Just to pick one relatively recent example out of the air: the flagship policy in the Queen's Speech of December 2008 (words by Gordon Brown) was a "Homeowner Mortgage Support Scheme". It was proclaimed that this was a "£1bn package" to help those "struggling" with mortgages of up to £400,000. Within a day it became clear that so many conditions were attached that only a tiny proportion of the many millions of people with mortgages under £400,000 would be eligible. A year later the Department of Communities and Local Government released the number of those who had benefited in the first 12 months of Mr Brown's much-trumpeted scheme. There were 15 of them. Not 15 million; not 15,000. Fifteen. In time-honoured New Labour fashion this announcement was put out on the same day as Alistair Darling released his Pre-Budget Report: a good day, presumably, to bury bad news.

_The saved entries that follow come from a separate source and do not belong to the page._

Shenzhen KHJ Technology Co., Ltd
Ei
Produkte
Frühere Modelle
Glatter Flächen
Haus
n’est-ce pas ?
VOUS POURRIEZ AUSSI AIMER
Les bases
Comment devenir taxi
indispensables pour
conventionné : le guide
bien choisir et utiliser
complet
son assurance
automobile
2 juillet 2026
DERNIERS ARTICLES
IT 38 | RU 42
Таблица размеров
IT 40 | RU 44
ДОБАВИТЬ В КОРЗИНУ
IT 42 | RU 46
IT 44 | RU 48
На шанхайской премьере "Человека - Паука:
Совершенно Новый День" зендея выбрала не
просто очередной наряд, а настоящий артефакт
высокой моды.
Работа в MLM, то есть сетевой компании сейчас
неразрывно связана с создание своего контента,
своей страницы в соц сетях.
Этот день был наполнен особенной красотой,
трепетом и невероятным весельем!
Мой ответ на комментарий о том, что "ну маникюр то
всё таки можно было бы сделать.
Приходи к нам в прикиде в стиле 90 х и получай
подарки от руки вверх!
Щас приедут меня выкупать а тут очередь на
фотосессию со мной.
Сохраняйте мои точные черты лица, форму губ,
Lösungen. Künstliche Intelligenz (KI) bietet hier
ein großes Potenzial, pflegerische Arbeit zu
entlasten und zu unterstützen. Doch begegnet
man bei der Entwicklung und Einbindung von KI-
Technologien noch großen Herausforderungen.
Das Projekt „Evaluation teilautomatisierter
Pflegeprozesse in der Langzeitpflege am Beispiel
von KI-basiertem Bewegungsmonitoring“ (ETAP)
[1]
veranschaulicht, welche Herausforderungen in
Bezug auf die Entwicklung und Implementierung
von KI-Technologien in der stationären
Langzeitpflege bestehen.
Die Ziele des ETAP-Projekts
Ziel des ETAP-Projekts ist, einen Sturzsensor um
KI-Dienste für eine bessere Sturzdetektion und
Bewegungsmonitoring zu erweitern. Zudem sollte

It can't be guaranteed that a Cameron-led administration will mark a return to what that senior civil servant described, almost with tears of longing in his eyes, as "serious cabinet government". Far from it: there are enough signs that David Cameron has the same liking as Blair for ruling via a small coterie of friends, and leaving most members of his shadow Cabinet out of the loop. He is, exactly like Peter Mandelson, someone whose only experience of professional life, outside politics, was in the media; and, like Brown and Blair up to 1997, he has concentrated obsessively on eliminating the negative perceptions the public have of the party he leads, rather than the mechanics of delivering good government.

Perhaps that is inevitable in opposition, especially when a political party is trying to recover from a position of electoral near-oblivion; and, in any case, such a party needs to go through the vulgar process of winning a general election before it even has the chance to prove its credentials as a reliable and responsible government. To that extent, David Cameron's Conservatives deserve the benefit of the (considerable) doubt.

Not so, Lord Mandelson's New Labour. He told the man from Tatler that the problem for a new administration is that it only had six years to prove itself: "By which time you're out." But New Labour has had more than twice that long to prove itself – and in that expanse of time it has amply demonstrated its unfitness for office.

As it happens, Peter Mandelson is intellectually better equipped for ministerial office than either Tony Blair was, or Gordon Brown is. Coming from a political family, he also has what amounts to a genetically acquired feel for power and how to use it. So perhaps that is why he was so very complimentary ("polished, intelligent, determined") about David Cameron in his Tatler interview: it was a job application.